§ Excerpt provided:
● ● ● ● ●

Commit Graph

8 Commits

Author SHA1 Message Date
Scott Long
d9802deb4e Sometimes a device misbehaves so badly that it disrupts the entire system.
Add a tunable that allows such a device to be excluded from the driver.
The id parameter is the target id that the driver assigns to a given device.

dev.mps.X.exclude_ids=<id>,<id>

Obtained from:	Netflix
MFC after:	3 days
2013-08-09 01:09:02 +00:00
Kenneth D. Merry
9b91b192fb Merge in phase 14+ -> 16 mps driver fixes from LSI:
---------------------------------------------------------------
System panics during a Port reset with ouststanding I/O
---------------------------------------------------------------
It is possible to call mps_mapping_free_memory after this
memory is already freed, causing a panic. Removed this extra
call to mps_mappiing_free_memory and call mps_mapping_exit
in place of the mps_mapping_free_memory call so that any
outstanding mapping items can be flushed before memory is
freed.

---------------------------------------------------------------
Correct memory leak during a Port reset with ouststanding I/O
---------------------------------------------------------------
In mps_reinit function, the mapping memory was not being
freed before being re-allocated. Added line to call the
memory free function for mapping memory.

---------------------------------------------------------------
Use CAM_SIM_QUEUED flag in Driver IO path.
---------------------------------------------------------------
This flag informs the XPT that successful abort of a CCB
requires an abort ccb to be issued to the SIM.  While
processing SCSI IO's, set the CAM_SIM_QUEUED flag in the
status for the IO. When the command completes, clear this
flag.

---------------------------------------------------------------
Check for CAM_REQ_INPROG in I/O path.

● ● ● ● ●

§ Data excerpt:

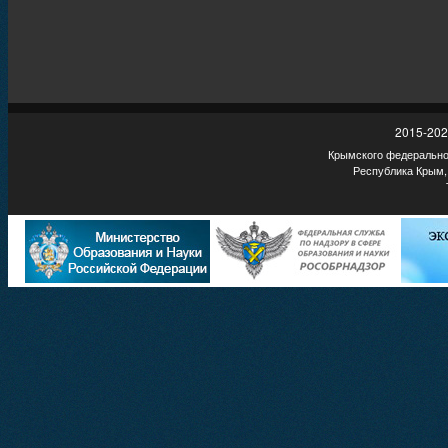
2015-202
Крымского федеральног
Республика Крым,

● ● ● ● ●

§ Problem 1:
Using the commit log, mark each statement yes or no and quote the exact words of the log that decide it:
(a) The exclusion tunable takes the target id that the driver assigns to a device.
(b) In mps_reinit, the mapping memory was freed before being re-allocated.
(c) The CAM_SIM_QUEUED flag is cleared when the command completes.
§ Problem 2: Please carry the commit log forward from its final line, writing the section that follows in the same style.

§ Output 1:
(a) Yes: "The id parameter is the target id that the driver assigns to a given device."
(b) No: "In mps_reinit function, the mapping memory was not being freed before being re-allocated."
(c) Yes: "When the command completes, clear this flag."

§ Output 2:
---------------------------------------------------------------
Added a check in mpssas_action_scsiio for the In Progress
status for the IO. If this flag is set, the IO has already
been aborted by the upper layer (before CAM_SIM_QUEUED was
set) and there is no need to send the IO. The request will
be completed without error.

---------------------------------------------------------------
Improve "doorbell handshake method" for mps_get_iocfacts
---------------------------------------------------------------
Removed call to get Port Facts since this information is
not used currently.

Added mps_iocfacts_allocate function to allocate memory
that is based on IOC Facts data.  Added mps_iocfacts_free
function to free memory that is based on IOC Facts data.
Both of the functions are used when a Diag Reset is performed
or when the driver is attached/detached. This is needed in
case IOC Facts changes after a Diag Reset, which could
happen if FW is upgraded.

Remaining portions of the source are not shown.